From: Sebastian Tennant
Subject: Re: A macro and an unwanted containing list in the resulting form
Date: Thu, 24 May 2007 00:45:54 +0300
User-agent: Gnus/5.110006 (No Gnus v0.6) Emacs/22.0.95 (gnu/linux)

Quoth Pascal Bourguignon <pjb@informatimago.com>:
> Sebastian Tennant <sebyte@smolny.plus.com> writes:
>>> Is there any reason to make the argument of build-cond an alist? You
>>>could try
>>>
>>> (defmacro build-cond (&rest conds)
>>>  (append '(cond)
>>>          (mapcar '(lambda (each)
>>>                    (cons (list 'equal 'my-var (car each)) (list (cdr 
>>> each))))
>>>                  conds)))
>>>
>>> and then use
>>>
>>>  (build-cond ("hello" . (message "hi"))

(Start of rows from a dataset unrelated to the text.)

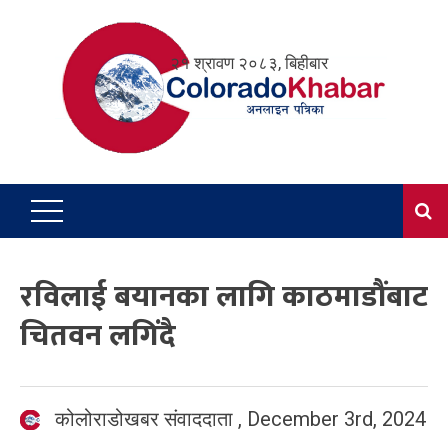
Skip
to
२१ श्रावण २०८३, बिहीबार
content
रविलाई बयानका लागि काठमाडौंबाट
चितवन लगिंदै
कोलोराडोखबर संवाददाता
,
December 3rd, 2024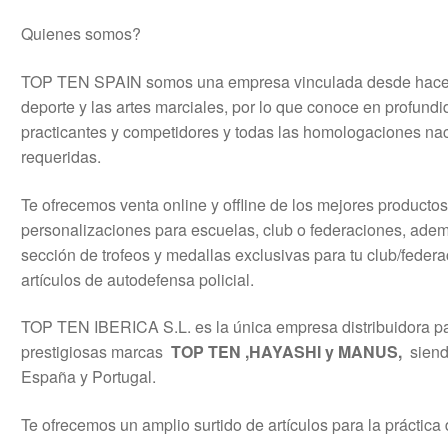
Quienes somos?
TOP TEN SPAIN somos una empresa vinculada desde hace 
deporte y las artes marciales, por lo que conoce en profundi
practicantes y competidores y todas las homologaciones nac
requeridas.
Te ofrecemos venta online y offline de los mejores productos
personalizaciones para escuelas, club o federaciones, ade
sección de trofeos y medallas exclusivas para tu club/fede
artículos de autodefensa policial.
TOP TEN IBERICA S.L. es la única empresa distribuidora pa
prestigiosas marcas
TOP TEN ,HAYASHI y MANUS,
siend
España y Portugal.
Te ofrecemos un amplio surtido de artículos para la práctica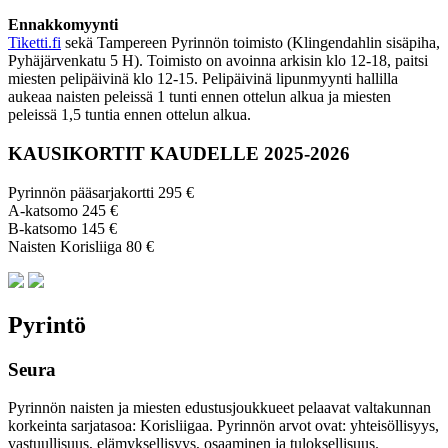
Ennakkomyynti
Tiketti.fi
sekä Tampereen Pyrinnön toimisto (Klingendahlin sisäpiha,
Pyhäjärvenkatu 5 H). Toimisto on avoinna arkisin klo 12-18, paitsi
miesten pelipäivinä klo 12-15. Pelipäivinä lipunmyynti hallilla
aukeaa naisten peleissä 1 tunti ennen ottelun alkua ja miesten
peleissä 1,5 tuntia ennen ottelun alkua.
KAUSIKORTIT KAUDELLE 2025-2026
Pyrinnön pääsarjakortti 295 €
A-katsomo 245 €
B-katsomo 145 €
Naisten Korisliiga 80 €
Pyrintö
Seura
Pyrinnön naisten ja miesten edustusjoukkueet pelaavat valtakunnan
korkeinta sarjatasoa: Korisliigaa. Pyrinnön arvot ovat: yhteisöl­lisyys,
vastuul­lisuus, elämyk­sellisyys, osaaminen ja tulok­sellisuus.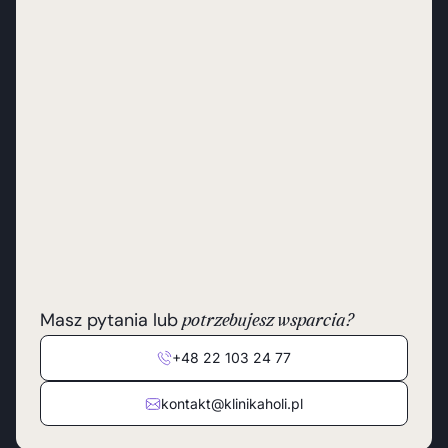
Masz pytania lub
potrzebujesz wsparcia?
+48 22 103 24 77
kontakt@klinikaholi.pl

>>>              ("goodbye" . (message "bye"))
>>
>> The reason for the alist is the clauses are being passed as one of a
>> number of arguments to a function call.
>
> If you get the a-list as argument to a function, then you don't need a
> macro to process it!   Just write a loop!
>
> (require 'cl)
>
> (defun my-function (string clauses)
>   (loop
>       for clause in clauses
>       until (string= string (car clause))
>       finally (eval (cdr clause))))
>
> (my-function "goodbye" '(("hello"   . (message "hi"))
>                          ("goodbye" . (message "bye"))))
>

Whoa!  This isn't LISP!  At least it doesn't look like it to me.
Where are the parentheses?  I suppose I haven't got the first idea how
the Common Lisp 'loop' function works...???